You may do nothing with us

Below are three passages recounting a time when someone or a group was excluded from working with God’s people. The first passage is from the days of Zerubbabel and the first return of the Jews from captivity to rebuild the temple. The second verse comes from the time of Nehemiah who brought the third group back from captivity to rebuild the walls. Finally, the passage from Acts 8 are words of Peter to Simon the Sorcerer who wanted to purchase the gift of the Holy Spirit with money.

Read these three passages and meditate upon them today.

Now when the adversaries of Judah and Benjamin heard that the descendants of the captivity were building the temple of the LORD God of Israel, they came to Zerubbabel and the heads of the fathers’ houses, and said to them, “Let us build with you, for we seek your God as you do; and we have sacrificed to Him since the days of Esarhaddon king of Assyria, who brought us here.” But Zerubbabel and Jeshua and the rest of the heads of the fathers’ houses of Israel said to them, “You may do nothing with us to build a house for our God; but we alone will build to the LORD God of Israel, as King Cyrus the king of Persia has commanded us.” Then the people of the land tried to discourage the people of Judah. They troubled them in building, and hired counselors against them to frustrate their purpose all the days of Cyrus king of Persia, even until the reign of Darius king of Persia (Ezra 4:1-5).

So I answered them, and said to them, “The God of heaven Himself will prosper us; therefore we His servants will arise and build, but you have no heritage or right or memorial in Jerusalem” (Nehemiah 2:20).

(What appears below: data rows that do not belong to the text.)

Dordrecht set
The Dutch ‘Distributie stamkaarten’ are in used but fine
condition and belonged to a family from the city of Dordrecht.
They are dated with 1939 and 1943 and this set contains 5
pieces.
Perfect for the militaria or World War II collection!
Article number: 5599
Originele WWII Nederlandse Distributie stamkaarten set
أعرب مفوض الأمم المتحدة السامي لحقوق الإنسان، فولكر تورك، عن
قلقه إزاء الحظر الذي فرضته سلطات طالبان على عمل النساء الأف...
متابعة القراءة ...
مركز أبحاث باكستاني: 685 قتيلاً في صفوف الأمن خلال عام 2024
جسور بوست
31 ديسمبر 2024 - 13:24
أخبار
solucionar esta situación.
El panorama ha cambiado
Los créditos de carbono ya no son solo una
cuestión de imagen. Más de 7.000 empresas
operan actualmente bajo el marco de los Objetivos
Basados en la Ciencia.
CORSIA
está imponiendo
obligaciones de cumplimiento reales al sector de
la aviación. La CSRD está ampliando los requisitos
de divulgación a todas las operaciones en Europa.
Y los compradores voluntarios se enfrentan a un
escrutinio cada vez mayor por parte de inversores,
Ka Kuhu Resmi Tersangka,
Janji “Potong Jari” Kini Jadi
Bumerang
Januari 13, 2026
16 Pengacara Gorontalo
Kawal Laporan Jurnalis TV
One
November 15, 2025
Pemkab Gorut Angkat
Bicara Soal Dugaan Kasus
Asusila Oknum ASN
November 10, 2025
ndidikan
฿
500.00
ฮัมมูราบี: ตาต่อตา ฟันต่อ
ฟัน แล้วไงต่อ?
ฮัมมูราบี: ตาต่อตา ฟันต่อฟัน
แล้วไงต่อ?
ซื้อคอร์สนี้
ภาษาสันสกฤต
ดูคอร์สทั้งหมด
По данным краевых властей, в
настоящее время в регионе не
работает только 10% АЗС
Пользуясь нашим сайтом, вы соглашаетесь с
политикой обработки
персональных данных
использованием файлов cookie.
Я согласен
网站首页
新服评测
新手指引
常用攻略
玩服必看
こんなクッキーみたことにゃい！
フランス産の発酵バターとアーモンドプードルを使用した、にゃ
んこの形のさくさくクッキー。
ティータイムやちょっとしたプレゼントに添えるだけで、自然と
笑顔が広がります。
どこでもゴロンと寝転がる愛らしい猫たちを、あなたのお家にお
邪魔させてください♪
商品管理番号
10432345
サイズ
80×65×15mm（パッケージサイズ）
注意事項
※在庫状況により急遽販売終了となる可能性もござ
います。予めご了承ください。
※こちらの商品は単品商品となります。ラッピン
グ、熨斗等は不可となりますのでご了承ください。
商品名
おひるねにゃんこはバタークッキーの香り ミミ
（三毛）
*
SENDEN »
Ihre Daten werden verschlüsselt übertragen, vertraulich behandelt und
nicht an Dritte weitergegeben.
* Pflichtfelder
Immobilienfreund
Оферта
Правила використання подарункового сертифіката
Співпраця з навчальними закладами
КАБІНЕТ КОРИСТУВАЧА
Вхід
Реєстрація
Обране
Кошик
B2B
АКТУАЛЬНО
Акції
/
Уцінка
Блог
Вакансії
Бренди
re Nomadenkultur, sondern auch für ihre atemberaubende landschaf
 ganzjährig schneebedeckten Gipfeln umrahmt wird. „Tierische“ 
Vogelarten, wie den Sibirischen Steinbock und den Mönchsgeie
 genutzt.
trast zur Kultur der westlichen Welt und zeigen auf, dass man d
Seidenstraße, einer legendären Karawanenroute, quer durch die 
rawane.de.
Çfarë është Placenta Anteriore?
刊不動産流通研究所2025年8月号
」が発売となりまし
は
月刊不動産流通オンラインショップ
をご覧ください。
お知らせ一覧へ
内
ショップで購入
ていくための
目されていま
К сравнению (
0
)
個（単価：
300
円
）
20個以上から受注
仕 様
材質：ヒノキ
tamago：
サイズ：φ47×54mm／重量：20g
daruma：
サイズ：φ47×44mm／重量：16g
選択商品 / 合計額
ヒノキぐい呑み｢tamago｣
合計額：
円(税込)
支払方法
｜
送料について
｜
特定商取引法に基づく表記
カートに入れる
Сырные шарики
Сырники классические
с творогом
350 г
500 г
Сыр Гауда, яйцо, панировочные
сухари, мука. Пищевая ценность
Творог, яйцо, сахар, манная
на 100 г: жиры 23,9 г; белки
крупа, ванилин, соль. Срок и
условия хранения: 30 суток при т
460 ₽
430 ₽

“You have neither part nor portion in this matter, for your heart is not right in the sight of God. Repent therefore of this your wickedness, and pray God if perhaps the thought of your heart may be forgiven you. For I see that you are poisoned by bitterness and bound by iniquity.” Then Simon answered and said, “Pray to the Lord for me, that none of the things which you have spoken may come upon me.”
(Acts 8:21-24)

In all three examples, there are those who with one heart and one soul put their minds to God’s work building God’s things. But also in all three examples there were those whose hearts were not loyal to God and they were not welcomed to join in to the great work of God. In the first two examples, the men were adversaries to the rebuilding of God’s work, and it appears that they remained that way, continually trying to oppose and frustrate the work of God. Thankfully in the final example above, Simon the Sorcerer was moved with godly sorrow and asked for the prayers of Peter (see Acts 8:22).

If you look throughout the New Testament, you will see it is full of teaching and examples showing the importance of having a group of people unified with God and with each other. It is vital to the health and growth of any organization, but especially the church of God.

Therefore if there is any consolation in Christ, if any comfort of love, if any fellowship of the Spirit, if any affection and mercy, fulfill my joy by being like-minded, having the same love, being of one accord, of one mind. Let nothing be done through selfish ambition or conceit, but in lowliness of mind let each esteem others better than himself. Let each of you look out not only for his own interests, but also for the interests of others. Let this mind be in you which was also in Christ Jesus… (Philippians 2:1-5)

Let us meditate upon this in our hearts and pray that our souls are loyal to God, to His people, and to His work. May we encourage others to do the same as well.